Il film racconta la storia di un padre, procuratore dello Stato, a cui scompare la pistola d’ordinanza. La cosa è molto grave e lui sospetta della moglie e delle figlie, al punto da sequestrarle e interrogarle. Anche qui, come in tutti questi film iraniani degli ultimi quindici anni, accade qualcosa di cui non è chiara la dinamica o le forze in campo, questo evento che unisce personaggi diversi, ciascuno con una versione differente, in un appassionante tentativo di capire la verità. Rasoulof, che dal carcere aveva diretto Il male non esiste, un film a episodi che nel 2020 vinse l’Orso d’oro alla Berlinale, era stato condannato alla fustigazione e a otto anni di prigione. Non appena ha potuto è fuggito dall’Iran e ora vive e lavora in Germania.

Come si intuisce nonostante questi film siano opera di registi diversi con stili e personalità differenti, ciò che li accomuna è il fatto che raccontano tutti l’impossibilità di affermare con certezza qualcosa, in un paese in cui il governo fabbrica quotidianamente la propria verità e la impone. Il più grande interprete di questa strategia è anche il regista iraniano più famoso al mondo: Asghar Farhadi.

Fu il primo di questa ondata a farsi notare nel 2011, con il film Una separazione. Vinse l’Orso d’oro al Festival di Berlino e poi l’Oscar per il miglior film straniero, avvicinando molti spettatori al cinema iraniano grazie al ritmo concitato e alla scrittura appassionante. Il successo di quel film gli permise di girare Il passato in Francia, con attori francesi come Berenice Bejo, e poi Tutti lo sanno in Spagna, con Javier Bardem e Penélope Cruz. Dopo queste esperienze è tornato a fare film in patria, riscuotendo ancora grande successo internazionale. A differenza di altri Farhadi non viola le regole della censura ma si muove intorno a esse, rendendo le storie impossibili da valutare, come se prendesse in giro la censura stessa.

Nei suoi film c’è sempre un evento che non vediamo, attorno al quale i personaggi si scontrano, ciascuno con una propria teoria o un proprio fine. In Una separazione per esempio il nodo è una spinta che forse un uomo ha dato a una donna, facendola cadere dalle scale. Lei dice che è avvenuto, lui nega. Questa accusa scatena una serie spettacolare di voltafaccia, scoperte e capovolgimenti di fronte. Il punto centrale del film quindi è se l’uomo abbia o meno toccato la donna, e il risultato è che la realtà è inconoscibile fino in fondo, dunque tecnicamente non c’è violazione della regola del non contatto tra uomini e donne stabilita dalla censura.

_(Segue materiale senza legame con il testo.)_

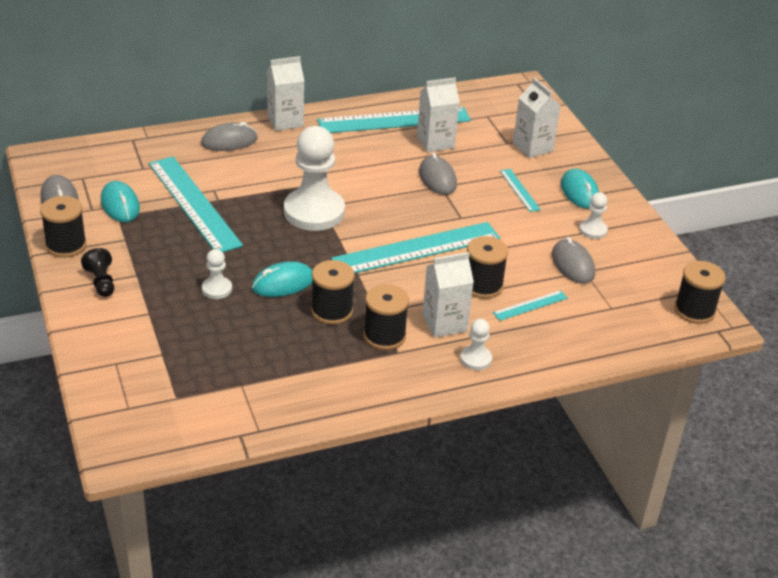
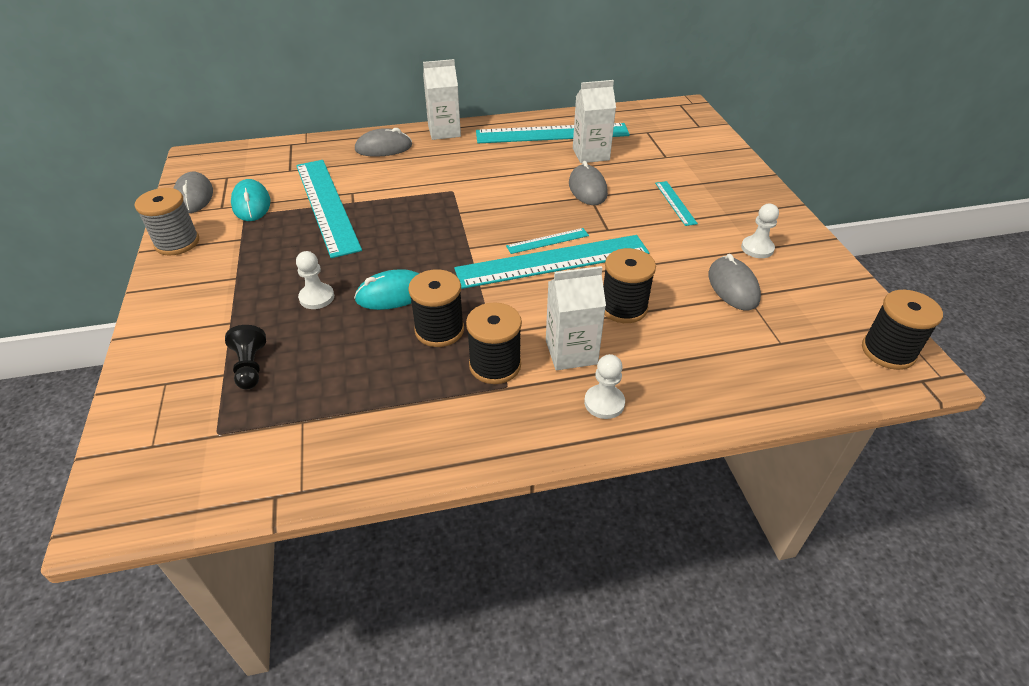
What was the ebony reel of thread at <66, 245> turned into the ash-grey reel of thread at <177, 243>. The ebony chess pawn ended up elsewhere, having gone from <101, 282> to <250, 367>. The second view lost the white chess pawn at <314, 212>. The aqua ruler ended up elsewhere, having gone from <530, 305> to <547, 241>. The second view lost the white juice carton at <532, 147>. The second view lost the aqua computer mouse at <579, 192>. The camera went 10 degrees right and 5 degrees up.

Nel 2022 Farhadi è stato accusato di plagio da una sua studentessa a cui, sostiene lei, avrebbe rubato l’idea per il suo film Un eroe. La pena sarebbero stati tre anni di detenzione. Dopo due anni di battaglia legale nel 2024 è stato assolto. In seguito all’evento si è trasferito fuori dall’Iran e ha dichiarato che non farà più film in Iran.